July 3, 2012
Being a convicted felon in America is starting to look pretty good.
Let me back up a second and explain:
The Patient Protection and Affordable Healthcare Act, also known as ObamaCare, became law on March 23, 2010.
Within the law, there is a provision that requires all Americans to have private health insurance coverage starting in 2014.
Any American who does not meet this ‘individual mandate’ will have to pay a penalty, up to 2.5% of his/her income, to the IRS.
The individual mandate was one of the provisions that was contested and argued all the way up to the Supreme Court: is it possibly Constitutional that Congress can penalize Americans… tax Americans…for something that they -don’t- do?
As it turns out, yes… at least, in the opinion of the court.
Last Thursday, the Supreme Court announced that Congress does, in fact, have the right to tax Americans on what they don’t do, i.e. NOT having health insurance.
Here’s the ironic part– there are a few exceptions to the individual mandate clause:
1) If you’re flat broke. The law stipulates that anyone whose income falls below 133% of the federal government’s decreed ‘poverty line’ can receive taxpayer and Chinese-funded Medicaid.
2) If you’re religion disallows it. There are a few recognized religions out there which are adamantly opposed to medical care. As such, people of these faiths are exempt from the individual mandate to buy healthcare coverage.

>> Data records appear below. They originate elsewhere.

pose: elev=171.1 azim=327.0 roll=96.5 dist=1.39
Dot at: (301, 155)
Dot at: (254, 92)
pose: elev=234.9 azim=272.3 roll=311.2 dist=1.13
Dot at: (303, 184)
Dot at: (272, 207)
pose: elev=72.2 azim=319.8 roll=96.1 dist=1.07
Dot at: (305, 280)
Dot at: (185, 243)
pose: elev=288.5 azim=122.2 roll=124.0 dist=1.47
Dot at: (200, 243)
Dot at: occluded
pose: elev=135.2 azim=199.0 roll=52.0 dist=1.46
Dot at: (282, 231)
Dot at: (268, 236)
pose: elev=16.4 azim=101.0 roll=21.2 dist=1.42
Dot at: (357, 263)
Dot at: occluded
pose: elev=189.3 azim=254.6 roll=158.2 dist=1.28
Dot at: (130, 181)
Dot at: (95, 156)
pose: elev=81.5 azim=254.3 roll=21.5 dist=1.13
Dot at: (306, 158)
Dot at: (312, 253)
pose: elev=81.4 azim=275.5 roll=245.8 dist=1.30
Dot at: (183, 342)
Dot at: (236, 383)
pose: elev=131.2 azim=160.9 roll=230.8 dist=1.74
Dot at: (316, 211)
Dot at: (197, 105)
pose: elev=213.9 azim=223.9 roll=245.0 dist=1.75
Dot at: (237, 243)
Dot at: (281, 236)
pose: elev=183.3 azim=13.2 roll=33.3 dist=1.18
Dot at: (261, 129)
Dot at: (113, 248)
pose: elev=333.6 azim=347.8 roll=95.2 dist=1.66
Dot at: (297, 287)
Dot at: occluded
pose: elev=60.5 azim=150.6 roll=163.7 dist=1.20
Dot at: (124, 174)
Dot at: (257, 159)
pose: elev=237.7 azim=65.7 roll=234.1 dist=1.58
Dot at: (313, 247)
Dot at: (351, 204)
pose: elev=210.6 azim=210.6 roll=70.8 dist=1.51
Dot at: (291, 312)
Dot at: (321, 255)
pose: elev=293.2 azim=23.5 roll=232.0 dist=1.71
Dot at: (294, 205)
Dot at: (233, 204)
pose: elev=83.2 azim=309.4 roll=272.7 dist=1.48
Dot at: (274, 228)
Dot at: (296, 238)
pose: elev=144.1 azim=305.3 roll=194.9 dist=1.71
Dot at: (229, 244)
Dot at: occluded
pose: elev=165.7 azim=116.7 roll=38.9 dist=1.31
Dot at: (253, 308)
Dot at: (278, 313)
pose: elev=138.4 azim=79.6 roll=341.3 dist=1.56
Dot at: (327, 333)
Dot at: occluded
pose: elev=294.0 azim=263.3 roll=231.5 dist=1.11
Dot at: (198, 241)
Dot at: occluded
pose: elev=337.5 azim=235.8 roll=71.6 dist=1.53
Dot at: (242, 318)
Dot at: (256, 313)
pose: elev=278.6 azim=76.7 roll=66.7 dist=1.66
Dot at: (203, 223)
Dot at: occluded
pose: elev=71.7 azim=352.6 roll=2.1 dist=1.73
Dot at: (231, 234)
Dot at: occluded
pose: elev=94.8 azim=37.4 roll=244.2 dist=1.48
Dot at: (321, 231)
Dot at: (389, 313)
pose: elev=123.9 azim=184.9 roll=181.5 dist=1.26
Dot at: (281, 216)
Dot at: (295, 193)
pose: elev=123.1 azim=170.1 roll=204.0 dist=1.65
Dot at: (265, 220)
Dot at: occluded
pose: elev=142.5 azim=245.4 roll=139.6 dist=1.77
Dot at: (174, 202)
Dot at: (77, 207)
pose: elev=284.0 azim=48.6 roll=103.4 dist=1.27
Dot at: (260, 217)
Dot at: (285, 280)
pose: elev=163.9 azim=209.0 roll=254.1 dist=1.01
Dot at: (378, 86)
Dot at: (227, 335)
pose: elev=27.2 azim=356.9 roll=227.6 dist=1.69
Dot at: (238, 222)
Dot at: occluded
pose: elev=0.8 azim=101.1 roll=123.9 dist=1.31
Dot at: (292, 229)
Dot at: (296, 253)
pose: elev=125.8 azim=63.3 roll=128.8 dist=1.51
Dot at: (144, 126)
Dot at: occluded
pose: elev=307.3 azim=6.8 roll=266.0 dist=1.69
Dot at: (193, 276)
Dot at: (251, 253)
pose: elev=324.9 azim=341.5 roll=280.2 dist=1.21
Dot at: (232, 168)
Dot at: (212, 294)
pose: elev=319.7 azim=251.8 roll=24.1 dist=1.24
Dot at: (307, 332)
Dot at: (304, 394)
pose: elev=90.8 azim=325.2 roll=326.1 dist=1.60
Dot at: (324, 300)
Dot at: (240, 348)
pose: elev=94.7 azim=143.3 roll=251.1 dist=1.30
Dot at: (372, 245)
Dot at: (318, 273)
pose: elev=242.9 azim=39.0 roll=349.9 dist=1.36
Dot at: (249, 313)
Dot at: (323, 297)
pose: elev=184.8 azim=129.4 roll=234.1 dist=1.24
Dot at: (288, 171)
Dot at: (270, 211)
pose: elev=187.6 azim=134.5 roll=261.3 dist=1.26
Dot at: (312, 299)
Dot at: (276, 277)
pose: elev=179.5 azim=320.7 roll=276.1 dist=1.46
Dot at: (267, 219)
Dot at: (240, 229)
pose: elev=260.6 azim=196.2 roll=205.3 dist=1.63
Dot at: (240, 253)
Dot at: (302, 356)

3) If you’re incarcerated. That’s right. If you’re serving prison time, you are also exempt from the individual mandate.
Ironically, this means that convicted felons will have at least one freedom that the rest of the sheeple wandering around on the streets don’t have.
Oh, there’s actually one more exemption–
4) Expats. The law exempts any US citizen or resident alien who is not “lawfully present in the United States.”
So what does ‘not lawfully present’ mean exactly? There are three tests:
A) You are a resident of any US possession; right now this includes American Samoa, the Northern Mariana Islands, Puerto Rico, or the US Virgin Islands;
B) You are outside of the United States for at least 330-days in any 12-month period.
C) You are a bona fide resident of a single foreign country for an entire tax year.
This covers a lot of ground which I will explain in more detail another time, but to put it succinctly, expats who are living full time (or most of the time) overseas easily qualify.
So if you’re looking to ditch ObamaCare, you can either become destitute, change your religion, rob a liquor store… or start living a new life full of freedom and opportunity overseas.
You can just imagine which one I will wholeheartedly recommend.